• [Provided data]
§ §
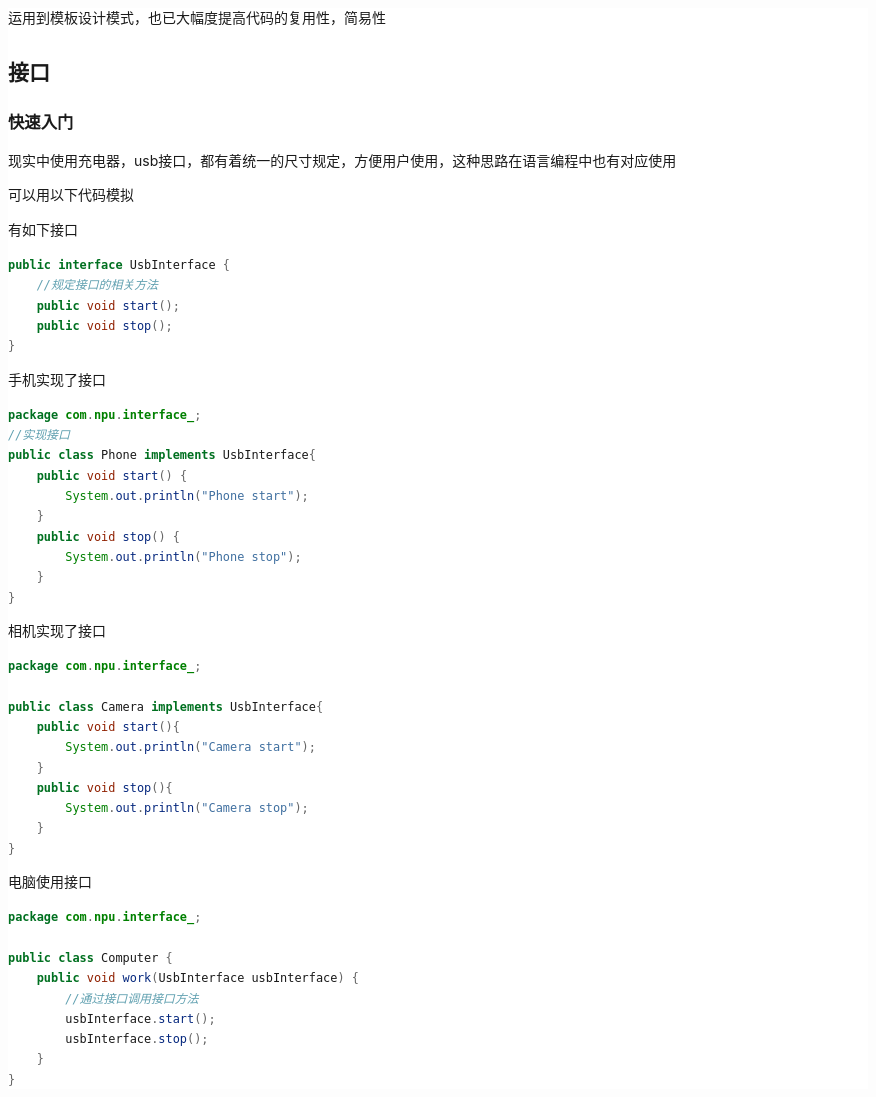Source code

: 运用到模板设计模式，也已大幅度提高代码的复用性，简易性

## 接口

### 快速入门

现实中使用充电器，usb接口，都有着统一的尺寸规定，方便用户使用，这种思路在语言编程中也有对应使用

可以用以下代码模拟

有如下接口

```java
public interface UsbInterface {
    //规定接口的相关方法
    public void start();
    public void stop();
}
```

手机实现了接口

```java
package com.npu.interface_;
//实现接口
public class Phone implements UsbInterface{
    public void start() {
        System.out.println("Phone start");
    }
    public void stop() {
        System.out.println("Phone stop");
    }
}
```

相机实现了接口

```java
package com.npu.interface_;

public class Camera implements UsbInterface{
    public void start(){
        System.out.println("Camera start");
    }
    public void stop(){
        System.out.println("Camera stop");
    }
}
```

电脑使用接口

```java
package com.npu.interface_;

public class Computer {
    public void work(UsbInterface usbInterface) {
        //通过接口调用接口方法
        usbInterface.start();
        usbInterface.stop();
    }
}
```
§ §
• [Work to complete]
Determine how many lines of the data contain the word "System", and reply with that number only.

• [Answer space]
4